- [Your objective] Exact retyping of the data: please keep every word and drop each picture.

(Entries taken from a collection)

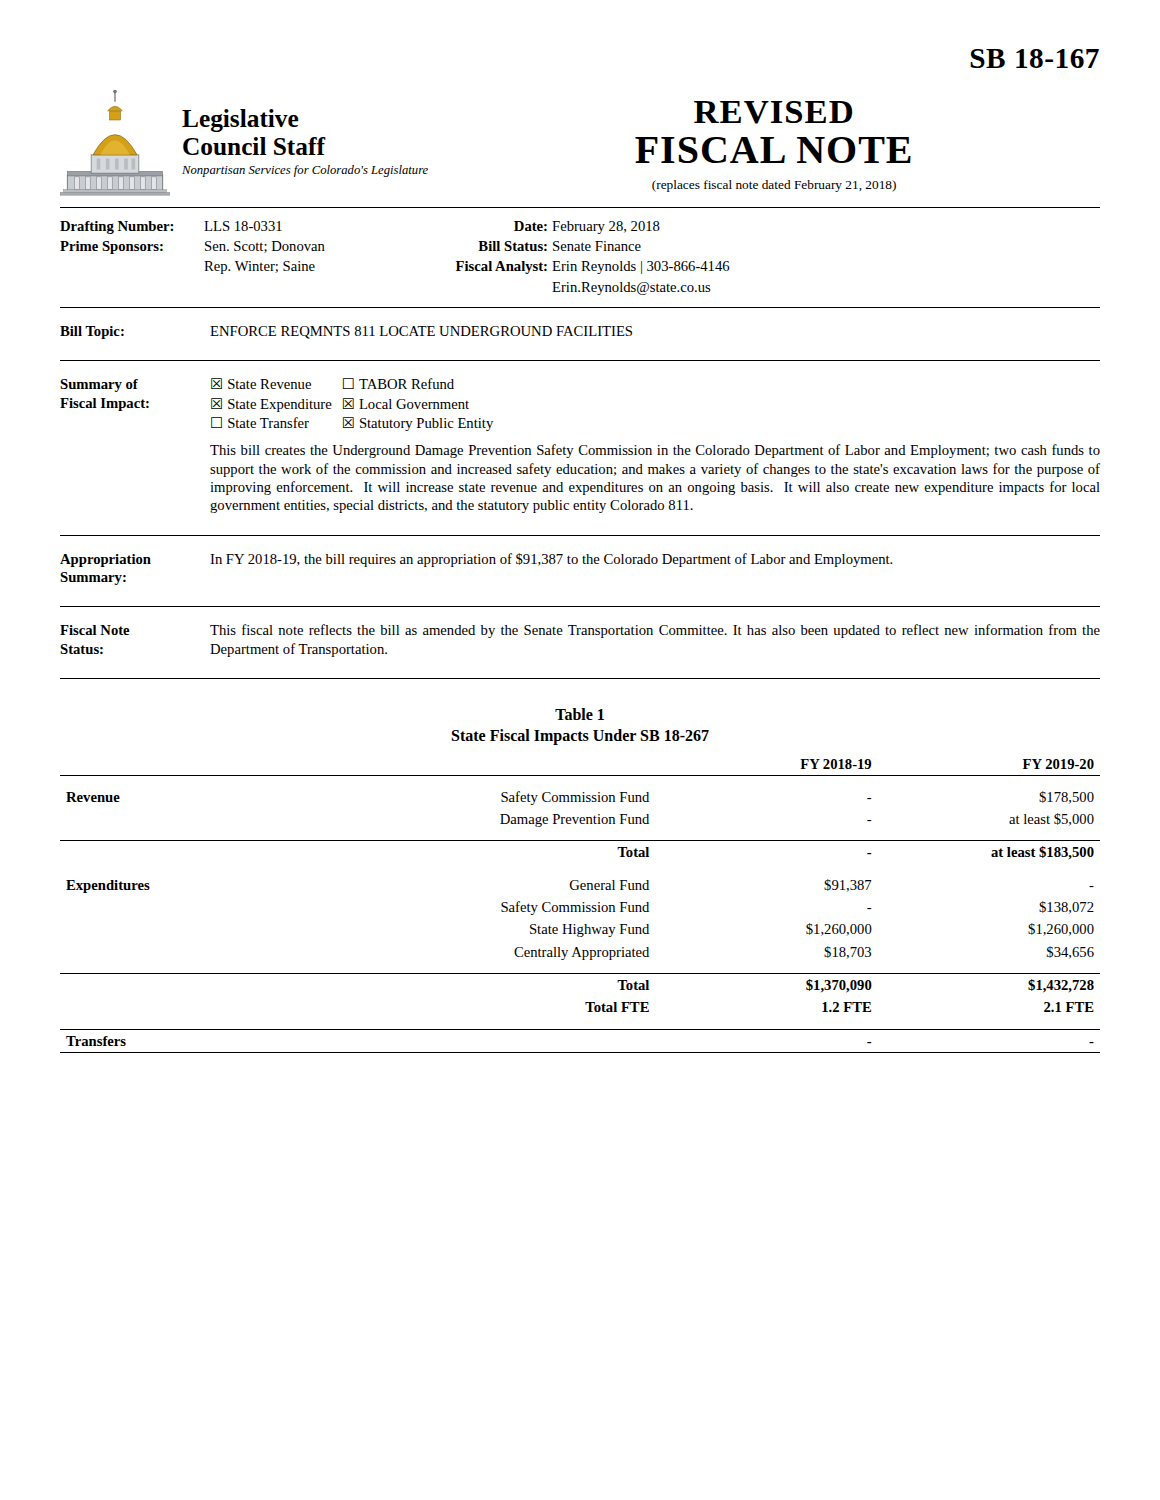SB 18-167
Legislative Council Staff Nonpartisan Services for Colorado's Legislature
REVISED
FISCAL NOTE
(replaces fiscal note dated February 21, 2018)
| Drafting Number: | LLS 18-0331 | Date: | February 28, 2018 |
| Prime Sponsors: | Sen. Scott; Donovan | Bill Status: | Senate Finance |
| | Rep. Winter; Saine | Fiscal Analyst: | Erin Reynolds / 303-866-4146 |
| | | | Erin.Reynolds@state.co.us |
| Bill Topic: | ENFORCE REQMNTS 811 LOCATE UNDERGROUND FACILITIES |
| Summary of Fiscal Impact: | / ☒ State Revenue / ☐ TABOR Refund / / ☒ State Expenditure / ☒ Local Government / / ☐ State Transfer / ☒ Statutory Public Entity / This bill creates the Underground Damage Prevention Safety Commission in the Colorado Department of Labor and Employment; two cash funds to support the work of the commission and increased safety education; and makes a variety of changes to the state's excavation laws for the purpose of improving enforcement. It will increase state revenue and expenditures on an ongoing basis. It will also create new expenditure impacts for local government entities, special districts, and the statutory public entity Colorado 811. |
| Appropriation Summary: | In FY 2018-19, the bill requires an appropriation of $91,387 to the Colorado Department of Labor and Employment. |
| Fiscal Note Status: | This fiscal note reflects the bill as amended by the Senate Transportation Committee. It has also been updated to reflect new information from the Department of Transportation. |
Table 1
State Fiscal Impacts Under SB 18-267
| | | FY 2018-19 | FY 2019-20 |
| --- | --- | --- | --- |
| Revenue | Safety Commission Fund | - | $178,500 |
| | Damage Prevention Fund | - | at least $5,000 |
| | Total | - | at least $183,500 |
| Expenditures | General Fund | $91,387 | - |
| | Safety Commission Fund | - | $138,072 |
| | State Highway Fund | $1,260,000 | $1,260,000 |
| | Centrally Appropriated | $18,703 | $34,656 |
| | Total | $1,370,090 | $1,432,728 |
| | Total FTE | 1.2 FTE | 2.1 FTE |
| Transfers | | - | - |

- [Your solution]
SB 18-167
Legislative Council Staff Nonpartisan Services for Colorado's Legislature
REVISED
FISCAL NOTE
(replaces fiscal note dated February 21, 2018)
| Drafting Number: | LLS 18-0331 | Date: | February 28, 2018 |
| Prime Sponsors: | Sen. Scott; Donovan | Bill Status: | Senate Finance |
| | Rep. Winter; Saine | Fiscal Analyst: | Erin Reynolds / 303-866-4146 |
| | | | Erin.Reynolds@state.co.us |
| Bill Topic: | ENFORCE REQMNTS 811 LOCATE UNDERGROUND FACILITIES |
| Summary of Fiscal Impact: | / ☒ State Revenue / ☐ TABOR Refund / / ☒ State Expenditure / ☒ Local Government / / ☐ State Transfer / ☒ Statutory Public Entity / This bill creates the Underground Damage Prevention Safety Commission in the Colorado Department of Labor and Employment; two cash funds to support the work of the commission and increased safety education; and makes a variety of changes to the state's excavation laws for the purpose of improving enforcement. It will increase state revenue and expenditures on an ongoing basis. It will also create new expenditure impacts for local government entities, special districts, and the statutory public entity Colorado 811. |
| Appropriation Summary: | In FY 2018-19, the bill requires an appropriation of $91,387 to the Colorado Department of Labor and Employment. |
| Fiscal Note Status: | This fiscal note reflects the bill as amended by the Senate Transportation Committee. It has also been updated to reflect new information from the Department of Transportation. |
Table 1
State Fiscal Impacts Under SB 18-267
| | | FY 2018-19 | FY 2019-20 |
| --- | --- | --- | --- |
| Revenue | Safety Commission Fund | - | $178,500 |
| | Damage Prevention Fund | - | at least $5,000 |
| | Total | - | at least $183,500 |
| Expenditures | General Fund | $91,387 | - |
| | Safety Commission Fund | - | $138,072 |
| | State Highway Fund | $1,260,000 | $1,260,000 |
| | Centrally Appropriated | $18,703 | $34,656 |
| | Total | $1,370,090 | $1,432,728 |
| | Total FTE | 1.2 FTE | 2.1 FTE |
| Transfers | | - | - |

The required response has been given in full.